En el fútbol, guardar silencio nunca debería ser un mandato. Cada futbolista debe tener la libertad de decidir cuándo hablar, qué causas apoyar y cómo expresar sus opiniones, sin temor a represalias, sanciones o presiones externas.
Alzar la voz para defender mejores condiciones de trabajo, denunciar injusticias, promover cambios positivos o respaldar causas que impactan al deporte no debilita al fútbol; por el contrario, lo fortalece. Un entorno donde las y los futbolistas pueden expresarse libremente es un entorno más transparente, más justo y más respetuoso de los derechos de quienes hacen posible este deporte.

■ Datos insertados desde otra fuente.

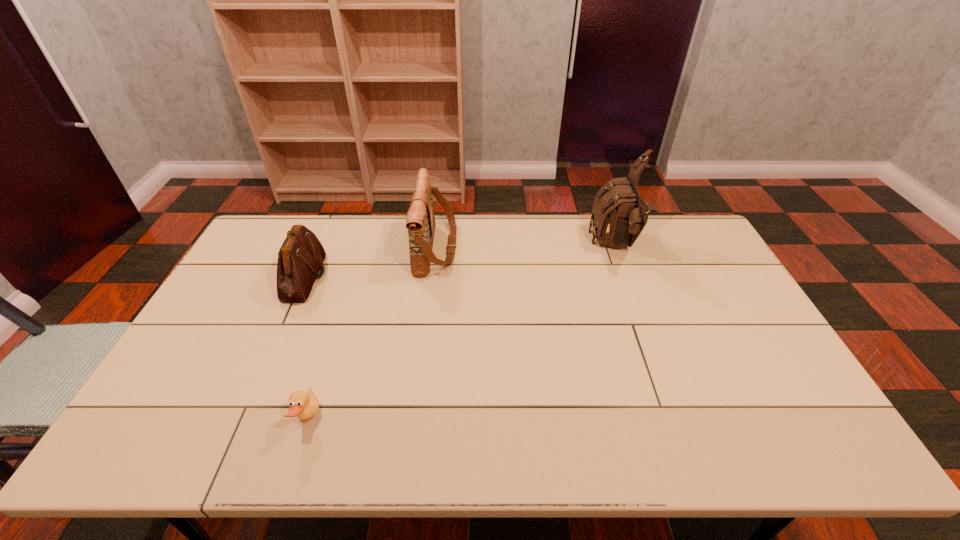
What are the coordinates of `free space located 0.110m on the front-facing side of the rightmost object` in the screenshot? It's located at (561, 246).

The height and width of the screenshot is (540, 960). In order to click on vacant region located 0.350m on the front-facing side of the second tallest shoulder bag in this screenshot , I will do `click(557, 248)`.

Locate an element on the screen. Image resolution: width=960 pixels, height=540 pixels. vacant space located on the front of the leftmost shoulder bag is located at coordinates (251, 403).

At what (x,y) coordinates should I click in order to perform the action: click on blank space located on the beak of the duck. Please return your answer as a coordinate pair (x, y). Looking at the image, I should click on (431, 418).

Locate an element on the screen. object positioned at the near edge is located at coordinates (305, 405).

In the image, there is a desktop. At what (x,y) coordinates should I click in order to perform the action: click on vacant space at the far edge. Please return your answer as a coordinate pair (x, y). The height and width of the screenshot is (540, 960). Looking at the image, I should click on (481, 242).

Where is `free space at the near edge`? The image size is (960, 540). free space at the near edge is located at coordinates (219, 442).

This screenshot has width=960, height=540. Identify the location of vacant space at the left edge of the desktop. (186, 357).

Where is `vacant space at the right edge`? vacant space at the right edge is located at coordinates (753, 341).

You are a GUI agent. You are given a task and a screenshot of the screen. Output one action in this format:
    pyautogui.click(x=<x>, y=<y>)
    Task: Click on the free space at the far left corner
    
    Given the screenshot: What is the action you would take?
    pyautogui.click(x=259, y=247)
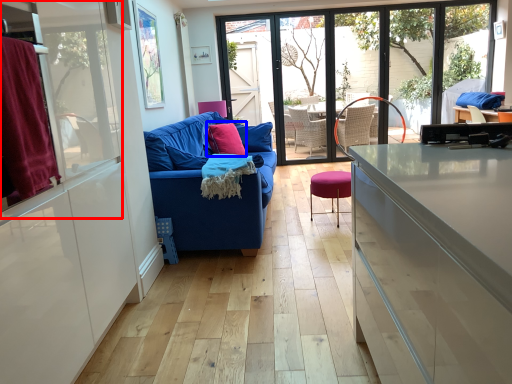
Question: Which point is closer to the camera, window screen (highlighted by a red box) or pillow (highlighted by a blue box)?

Choices:
 (A) window screen
 (B) pillow

Answer: (A)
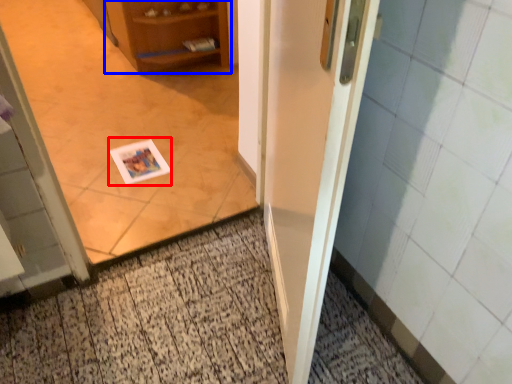
Question: Which of the following is the farthest to the observer, postcard (highlighted by a red box) or cabinetry (highlighted by a blue box)?

Choices:
 (A) postcard
 (B) cabinetry

Answer: (B)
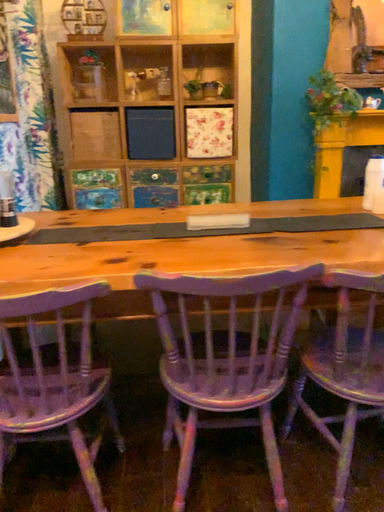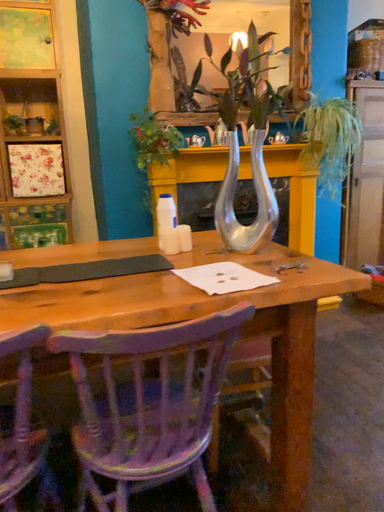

La libertad de expresión es un derecho fundamental que también debe protegerse dentro del fútbol profesional. Ningún jugador o jugadora debería verse obligado a hablar, pero tampoco debería ser impedido de hacerlo cuando decide utilizar su voz para defender aquello en lo que cree.
En AFUTPA creemos que un futbolista informado, respetado y con libertad de expresión es un futbolista más fuerte. Por eso respaldamos la postura de FIFPRO: las y los futbolistas deben poder decidir cuándo usar su voz y cuándo no hacerlo, porque esa libertad forma parte de sus derechos fundamentales y debe ser invulnerable. Defender ese principio es defender un fútbol más humano, más democrático y más comprometido con el respeto a quienes lo protagonizan.